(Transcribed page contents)
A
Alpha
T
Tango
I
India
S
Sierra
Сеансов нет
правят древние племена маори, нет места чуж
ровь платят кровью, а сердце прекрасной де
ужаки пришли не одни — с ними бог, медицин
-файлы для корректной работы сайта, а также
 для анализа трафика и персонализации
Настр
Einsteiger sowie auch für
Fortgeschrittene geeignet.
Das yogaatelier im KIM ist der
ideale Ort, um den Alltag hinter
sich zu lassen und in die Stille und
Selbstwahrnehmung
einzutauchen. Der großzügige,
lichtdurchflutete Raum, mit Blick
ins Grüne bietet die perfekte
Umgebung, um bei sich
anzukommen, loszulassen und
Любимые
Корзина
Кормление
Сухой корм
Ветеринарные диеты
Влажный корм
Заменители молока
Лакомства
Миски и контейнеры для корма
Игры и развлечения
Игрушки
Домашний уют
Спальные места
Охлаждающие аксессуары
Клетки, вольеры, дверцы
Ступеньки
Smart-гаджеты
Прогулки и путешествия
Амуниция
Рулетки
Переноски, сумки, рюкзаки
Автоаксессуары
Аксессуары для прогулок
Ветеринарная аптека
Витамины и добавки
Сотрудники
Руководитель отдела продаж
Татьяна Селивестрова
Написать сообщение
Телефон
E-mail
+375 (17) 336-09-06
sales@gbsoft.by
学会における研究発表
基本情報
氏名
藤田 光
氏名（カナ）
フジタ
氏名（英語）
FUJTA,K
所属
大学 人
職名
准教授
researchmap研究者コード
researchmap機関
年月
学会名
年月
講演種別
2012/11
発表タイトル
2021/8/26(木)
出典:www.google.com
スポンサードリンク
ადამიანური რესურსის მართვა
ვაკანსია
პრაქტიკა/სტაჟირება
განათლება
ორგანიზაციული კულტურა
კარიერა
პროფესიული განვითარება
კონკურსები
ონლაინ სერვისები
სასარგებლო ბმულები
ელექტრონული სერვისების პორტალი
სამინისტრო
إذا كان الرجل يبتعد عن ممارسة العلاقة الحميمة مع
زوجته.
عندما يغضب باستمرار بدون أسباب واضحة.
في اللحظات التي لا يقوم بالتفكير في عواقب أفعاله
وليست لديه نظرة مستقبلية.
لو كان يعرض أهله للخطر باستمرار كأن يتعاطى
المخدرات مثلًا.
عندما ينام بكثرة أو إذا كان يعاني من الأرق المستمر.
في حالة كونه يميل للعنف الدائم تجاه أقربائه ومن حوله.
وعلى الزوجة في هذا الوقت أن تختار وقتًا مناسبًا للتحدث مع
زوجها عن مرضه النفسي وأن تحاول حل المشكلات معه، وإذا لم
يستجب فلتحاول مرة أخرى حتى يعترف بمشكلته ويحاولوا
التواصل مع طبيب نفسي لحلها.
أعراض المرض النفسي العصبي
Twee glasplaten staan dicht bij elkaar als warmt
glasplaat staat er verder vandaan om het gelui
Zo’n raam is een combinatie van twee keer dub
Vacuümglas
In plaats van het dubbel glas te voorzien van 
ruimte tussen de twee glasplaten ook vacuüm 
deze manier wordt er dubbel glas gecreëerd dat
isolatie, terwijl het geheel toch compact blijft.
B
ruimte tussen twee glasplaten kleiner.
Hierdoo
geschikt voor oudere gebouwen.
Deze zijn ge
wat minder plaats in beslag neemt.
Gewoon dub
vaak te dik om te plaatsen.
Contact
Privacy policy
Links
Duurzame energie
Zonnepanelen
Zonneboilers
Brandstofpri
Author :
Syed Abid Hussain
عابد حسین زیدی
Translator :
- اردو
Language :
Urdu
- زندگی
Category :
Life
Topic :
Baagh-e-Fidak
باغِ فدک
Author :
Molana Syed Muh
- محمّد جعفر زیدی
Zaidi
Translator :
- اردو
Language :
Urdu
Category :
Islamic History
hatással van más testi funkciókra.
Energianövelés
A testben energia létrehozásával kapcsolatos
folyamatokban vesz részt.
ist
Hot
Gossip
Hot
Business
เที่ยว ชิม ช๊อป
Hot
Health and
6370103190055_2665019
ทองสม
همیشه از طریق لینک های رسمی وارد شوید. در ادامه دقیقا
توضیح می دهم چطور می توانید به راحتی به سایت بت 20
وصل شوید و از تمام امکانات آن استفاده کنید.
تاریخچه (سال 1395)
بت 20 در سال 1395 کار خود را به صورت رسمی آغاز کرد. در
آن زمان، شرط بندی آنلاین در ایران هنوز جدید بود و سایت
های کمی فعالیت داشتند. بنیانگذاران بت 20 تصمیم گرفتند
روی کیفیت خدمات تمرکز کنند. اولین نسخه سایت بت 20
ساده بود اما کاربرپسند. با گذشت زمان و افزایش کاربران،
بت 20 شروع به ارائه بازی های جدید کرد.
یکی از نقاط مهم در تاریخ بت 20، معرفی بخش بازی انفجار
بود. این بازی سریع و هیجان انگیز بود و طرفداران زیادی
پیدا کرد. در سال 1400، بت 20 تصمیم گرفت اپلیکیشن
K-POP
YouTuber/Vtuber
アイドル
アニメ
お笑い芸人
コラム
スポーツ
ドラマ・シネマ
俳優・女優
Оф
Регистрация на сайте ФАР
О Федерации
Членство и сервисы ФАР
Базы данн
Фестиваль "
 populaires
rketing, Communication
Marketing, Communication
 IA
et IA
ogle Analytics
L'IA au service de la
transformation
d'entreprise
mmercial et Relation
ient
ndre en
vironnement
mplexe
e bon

§ **TO-DO ITEM**
Reproduce, character for character, only the lines of the preceding data that start at the line with "Заменители молока" and end at the line with "Ветеринарная аптека", both included.

§ **YOUR SOLUTION**
Заменители молока
Лакомства
Миски и контейнеры для корма
Игры и развлечения
Игрушки
Домашний уют
Спальные места
Охлаждающие аксессуары
Клетки, вольеры, дверцы
Ступеньки
Smart-гаджеты
Прогулки и путешествия
Амуниция
Рулетки
Переноски, сумки, рюкзаки
Автоаксессуары
Аксессуары для прогулок
Ветеринарная аптека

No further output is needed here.